The most notable characteristic of American politics in the Nineties has been anger. A wave of ignorant and irresponsible hatred, sure in its direction, fearsome in its aspect, and heedless of its consequences, has assailed our social and political conventions, leaving nothing constructive in its wake. In its passion to reverse the destruction of the Sixties, the Right has repeated it.

The key role that radio and television talk shows have played in reflecting and stoking this fire is the main subject of Hot Air, written by Washington Post media critic Howard Kurtz. Kurtz decries the role that radio hosts such as Rush Limbaugh and Don Imus and television "journalists" such as Pat Buchanan, Robert Novak, and Sam Donaldson have played in dumbing down and polarizing American political discourse into the two-sided shouting match it has become.

In the course of Hot Air, Kurtz assays the entire field of media talk, devoting chapters along the way to Phil Donahue, Larry King, John McLaughlin, and Ted Koppel, among others. He focuses mainly on television, showing how the daytime programs present voyeurism posing as moral outrage, while the nighttime and Sunday morning programs present sloganeering posing as informed discussion. As Kurtz puts it, "television is the enemy of complexity," and, with a few exceptions, it favors action over reflection, appearance over reality, analysis over news, and what sells over what helps.

Kurtz also worries about the symbiotic relationship between televised political talk shows and politicians: talk shows require influential politicians to appear in order to get good ratings; politicians require talk shows in order to get their message out. Also, politicians often become talk show hosts and vice versa, as when Pat Buchanan ran twice for president and Tim Russert became the moderator of "Meet the Press." Kurtz wonders how much this cozy and mutually needy relationship harms both public policy and television coverage of that policy.

Kurtz expresses the opposite worry about radio talk shows: that they are often too disconnected from politics, and willing to air anything, however irresponsible or destructive, that will improve their ratings by pleasing their audiences. Baseless government conspiracy theories and relentless dwelling on the tawdriest aspects of political life foster a cynicism and contempt that can make constructive politics of any sort impossible.
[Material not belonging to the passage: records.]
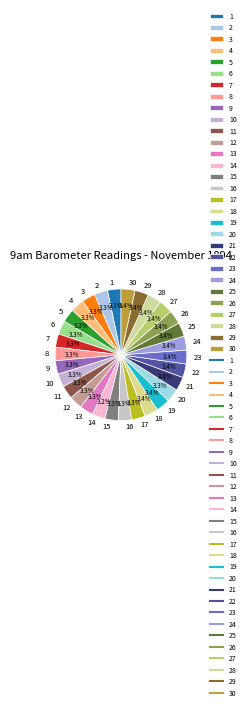

Count the number of slices in the pie.

30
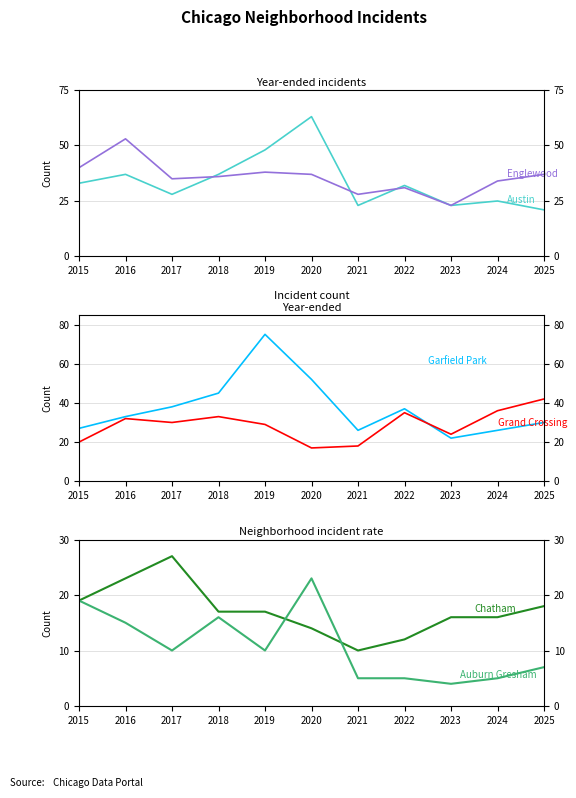

What is the total value across all series at 2019?

217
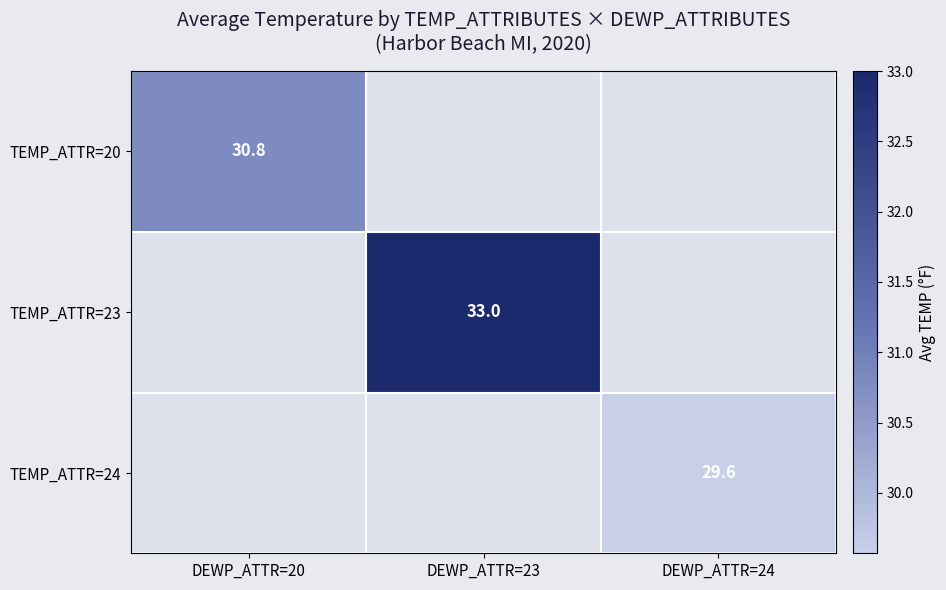

The TEMP_ATTR=23 series shows 13.7 at DEWP_ATTR=23. True or false?

False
Talk radio can play a positive role in society by providing citizens with a chance to speak their minds and connect with one another. Television talk shows can provide a public service by giving politicians a forum for their positions in exchange for their having to answer hard and searching questions about those positions. Unfortunately, as Hot Air documents in dismaying detail, such programs are feeding public anger and incomprehension rather than addressing and allaying it.